Usually within the same week. Once you confirm what you have and we agree a quote, we pick a slot that suits you. Weekdays and weekends both work. For larger jobs or specific time windows we work around your team. If it is genuinely urgent, tell us and we will do what we can.

Is our equipment too old to be worth selling?

Usually not. Old business kit is what we deal with. A wiped working laptop runs fine for a small business or a school IT lab years after it leaves a corporate office. Sometimes kit is genuinely past its resale life. In those cases we may still take it with the wipe and certificate, for a small clearance fee. Depends on the lot.

How do you decide what to pay for equipment?

We start from what comparable kit sells for and work back. Things that move the price: model, age, condition, drives present, screen condition for laptops, missing parts. For larger lots we quote a ballpark, agree it before collection, and stick to it. If something turns out significantly different from what was described, we talk before adjusting.

How does payment work?

Bank transfer is the default, paid after we have tested the kit at the bench and confirmed it matches what was described. Cash is available on request. If something is significantly different from the description, we talk before adjusting. We do not need a purchase order or any supplier paperwork from your side.

What happens to the data on our hard drives?

Drives are wiped to NIST 800-88, the standard the US Federal Government uses for IT decommissioning. The wipe is overwrite plus verification, done at the bench before anything goes anywhere. Drives we cannot read or wipe are physically destroyed instead, or we can leave them with you to handle. Your call on collection day.

Do you provide a data destruction certificate?

Two certificates. A Certificate of Collection issued after collection day, listing what we took (device model where known, otherwise descriptions like "4 HP towers" or "misc network kit"). A Certificate of Data Destruction issued after the wipe, with each drive's serial, wipe method, and verification result, drawn from the wipe logs. Both PDF by email within five working days of the wipe.

What standard do you wipe drives to?

NIST 800-88, the US Federal Government standard for IT decommissioning. In plain English: HDDs are overwritten and verified. SSDs are wiped using their built-in Secure Erase command and verified. Drives that will not accept either are physically destroyed instead. No quick reformats, which leave data recoverable. A tamper-evident certificate is issued for each collection.

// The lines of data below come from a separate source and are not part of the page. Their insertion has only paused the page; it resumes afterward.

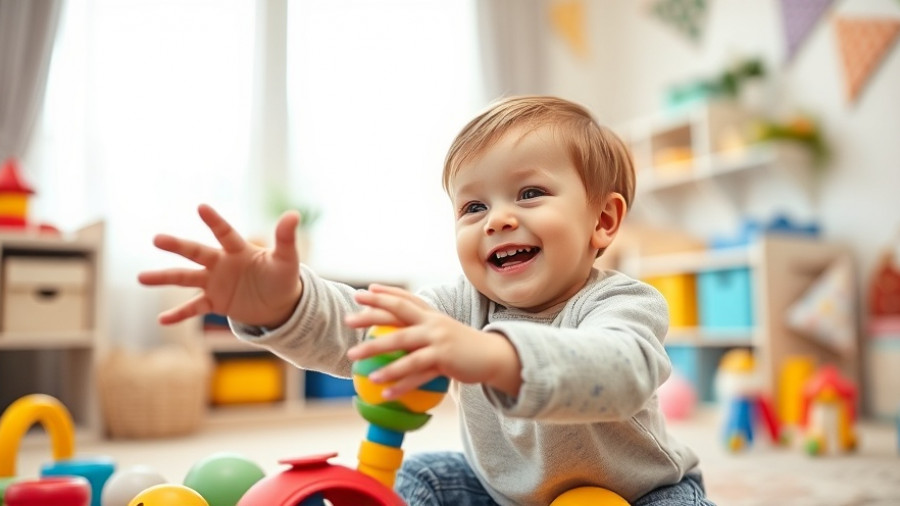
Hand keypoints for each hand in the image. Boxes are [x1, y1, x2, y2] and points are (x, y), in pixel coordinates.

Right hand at [138, 204, 303, 327]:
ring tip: (141, 278)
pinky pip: (193, 308)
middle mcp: (221, 263)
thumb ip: (286, 239)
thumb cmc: (283, 277)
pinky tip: (161, 321)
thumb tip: (294, 214)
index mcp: (238, 250)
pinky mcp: (215, 302)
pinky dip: (179, 315)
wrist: (279, 304)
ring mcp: (215, 282)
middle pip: (196, 252)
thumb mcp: (287, 260)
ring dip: (164, 278)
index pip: (224, 233)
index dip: (215, 221)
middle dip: (178, 246)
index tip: (202, 207)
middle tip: (157, 239)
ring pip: (186, 278)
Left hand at [345, 285, 521, 398]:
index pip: (404, 300)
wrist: (493, 356)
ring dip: (378, 353)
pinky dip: (400, 384)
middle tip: (348, 319)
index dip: (383, 295)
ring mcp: (439, 341)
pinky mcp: (445, 360)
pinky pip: (418, 374)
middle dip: (371, 317)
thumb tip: (396, 331)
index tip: (361, 292)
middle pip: (397, 318)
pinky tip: (384, 394)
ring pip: (404, 347)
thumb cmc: (462, 346)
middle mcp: (433, 324)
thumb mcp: (442, 330)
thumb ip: (422, 327)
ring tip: (355, 361)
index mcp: (431, 315)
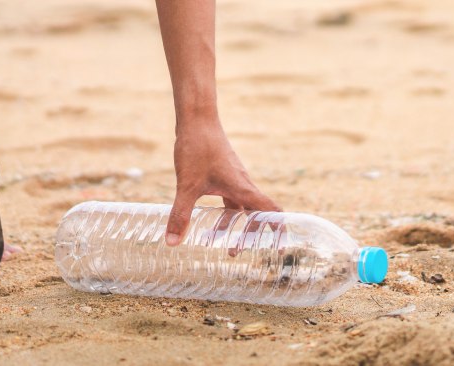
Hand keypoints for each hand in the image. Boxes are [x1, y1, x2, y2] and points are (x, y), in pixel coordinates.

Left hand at [165, 120, 279, 245]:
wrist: (197, 120)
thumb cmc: (197, 149)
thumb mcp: (186, 186)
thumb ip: (180, 214)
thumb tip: (172, 242)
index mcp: (242, 188)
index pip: (271, 211)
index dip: (279, 229)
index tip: (280, 246)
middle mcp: (243, 184)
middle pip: (256, 213)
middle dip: (249, 235)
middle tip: (235, 252)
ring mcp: (234, 178)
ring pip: (240, 206)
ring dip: (233, 224)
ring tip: (218, 241)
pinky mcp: (224, 173)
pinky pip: (230, 197)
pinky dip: (224, 211)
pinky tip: (209, 218)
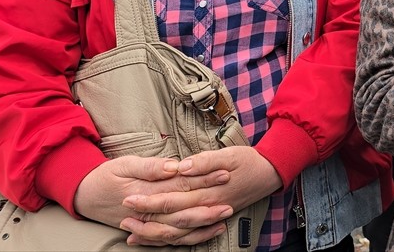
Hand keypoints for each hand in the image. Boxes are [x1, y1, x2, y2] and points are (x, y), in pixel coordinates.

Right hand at [73, 156, 231, 245]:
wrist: (84, 195)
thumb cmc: (106, 176)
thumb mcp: (125, 164)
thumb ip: (150, 167)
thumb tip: (174, 166)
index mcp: (144, 191)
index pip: (179, 185)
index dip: (203, 180)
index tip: (223, 172)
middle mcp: (146, 212)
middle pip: (182, 211)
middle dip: (208, 206)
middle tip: (230, 200)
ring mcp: (146, 224)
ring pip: (178, 230)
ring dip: (202, 225)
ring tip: (223, 218)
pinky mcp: (146, 230)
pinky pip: (169, 239)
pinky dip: (188, 237)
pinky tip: (206, 231)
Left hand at [121, 147, 281, 244]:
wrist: (270, 173)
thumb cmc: (248, 160)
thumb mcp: (228, 154)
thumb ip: (204, 161)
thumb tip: (182, 166)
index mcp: (206, 190)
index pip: (171, 198)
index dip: (148, 200)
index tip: (128, 198)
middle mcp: (206, 207)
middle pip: (170, 219)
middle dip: (145, 219)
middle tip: (123, 217)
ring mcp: (210, 215)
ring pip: (178, 232)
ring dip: (154, 234)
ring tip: (133, 232)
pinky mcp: (213, 218)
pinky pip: (190, 235)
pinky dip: (172, 240)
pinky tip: (157, 239)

Is it legal to sell old company computers under GDPR?

Yes, with the right data handling. The GDPR requirement is that personal data on the drives is dealt with properly before the hardware moves on. Selling the hardware itself is fine. The wipe-and-certificate process exists to give you a documented audit trail. The risk in IT disposal usually comes from no paper trail, not from selling kit.

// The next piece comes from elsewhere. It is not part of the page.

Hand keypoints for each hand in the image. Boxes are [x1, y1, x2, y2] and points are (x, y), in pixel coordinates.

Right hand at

Do you take broken or non-working equipment?

Often yes. Broken laptops with drives still in them go through the standard wipe and certificate process before we strip them for parts. Equipment with no resale or parts value may incur a small clearance fee. The wipe and certificate happen regardless. Tell us what you have and we will say.

What about data on mobile phones and tablets?

Mobile phones and tablets (iOS, Android, iPads) we factory-reset and verify at the bench. Apple IDs and Google accounts get signed out on collection day. If a device cannot be reset because of activation lock or a forgotten passcode, we tell you and you choose whether we destroy it or you take it back.

What about data on desk phones and IP phones?

Office desk phones (Avaya, Cisco, Polycom, Yealink, etc) store call logs, contacts, and speed-dial labels. Each handset gets a factory reset before resale, and we issue a Certificate of Sanitisation per collection. Voicemail itself lives on your PBX server, not on the handset, so it stays under your control until you decommission the PBX.

Can you handle a full office clearance or closing-down sale?

Yes. Office clearances and closing-down sales are part of what we do. We separate kit with resale value from the rest, wipe every drive, and issue one certificate covering the lot. Larger sites get a longer collection window or split days. Tell us the size of the space and a rough kit list and we will quote.